1911 was a time before any world wars, when there was no NHS, no vote for women and you could’ve gone out to work at 13 years old. It saw the launch of the ocean liner RMS Titanic in Belfast (which we know didn’t enjoy the happiest of voyages), there was a big heatwave, as well as the Coronation of George V in June.

Wagstaff family tree

My Great Grandad, Albert Edward Wagstaff was 20 at the time of his wedding and worked as a woollen warehouseman at a large firm called Holland and Sherry in London. He married my Great Nan, Sophie Elizabeth Piggott who was 22. They were at least a decade younger than the age I was when I walked down the aisle, although they were relatively old to marry in those days.

How different my dress looked compared to my Great Nan’s. Hers was a long sleeved, high necked and flowing gown versus my strapless, sleeveless, tight fitting dress. Her bridesmaids wore flowers on broad brimmed hats and wore their own Sunday best outfits, versus my bridesmaids with sophisticated chignons and custom made dresses for the day. My Great Nan had a floral crown, which wasn’t a trend when I got married 4 years ago, but is already having a revival now. One thing that I was keen to mirror was to have a big bouquet which my Nan in the 1940s also had on her big day.

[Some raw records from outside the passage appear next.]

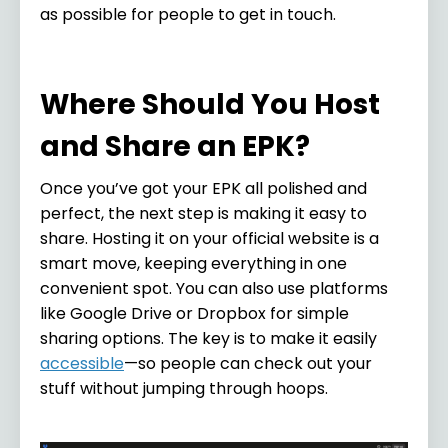
as possible for people to get in touch.
Where Should You Host
and Share an EPK?
Once you’ve got your EPK all polished and
perfect, the next step is making it easy to
share. Hosting it on your official website is a
smart move, keeping everything in one
convenient spot. You can also use platforms
like Google Drive or Dropbox for simple
sharing options. The key is to make it easily
accessible
—so people can check out your
stuff without jumping through hoops.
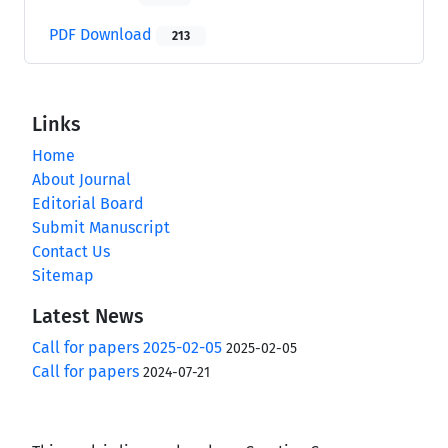
PDF Download
213
Links
Home
About Journal
Editorial Board
Submit Manuscript
Contact Us
Sitemap
Latest News
Call for papers 2025-02-05
2025-02-05
Call for papers
2024-07-21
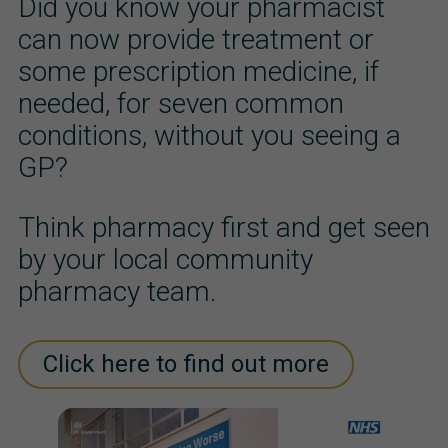
Did you know your pharmacist
can now provide treatment or
some prescription medicine, if
needed, for seven common
conditions, without you seeing a
GP?
Think pharmacy first and get seen
by your local community
pharmacy team.
Click here to find out more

The men were wearing their best suits (which didn’t match with each other) and we can see that the tradition of buttonholes hasn’t altered much in 100 years. However my Great Grandad does look particularly dapper. He handled very good quality materials at work (mostly in suitings for gentlemen and ladies costumes) and was often able to buy remnants. So he always had very good suits made for himself and beautiful costumes for his wife. Perhaps this is why they look so smart on their wedding day.

I love looking at how weddings have changed over the years and also how some traditions have continued to be upheld. (Take a look at our Wedding time capsule post for details of other trends.) Despite the technology and tools we have nowadays, our wedding photos don’t look too dissimilar to those of a hundred years ago and weddings remain constant events in our society with many common and recurring features. Maybe things haven’t changed too much in the last 100 years after all.

wagstaff wedding 1911

Back row (left to right): William (Albert’s older brother), the groom Albert Edward, William (Albert’s father), 2 ladies unknown, Frank (Albert’s youngest brother who went missing in the war)

Middle row: Avis (Albert’s sister), Jinny (Albert’s sister), the bride Sophie Elizabeth, Ruth (best friend and chief bridesmaid who was a cook at the Royal Sussex County Hospital in Brighton), Avis (Albert’s mother who my own Grandad was terrified of her and called the Countess!)

Front row: children unknown

This post is dedicated to my Grandfather who sadly passed away this month aged nearly 92. He was an inspirational man and played an important and influential part of my life. He was kind, generous, wise, fun loving and always thinking of others.

Over the years, Grandad’s moving speeches (and bright orange shirts) were always so poignant and he would always end a speech by saying how proud we had made him. On this occasion, I feel I’m allowed to say that Grandad did us proud.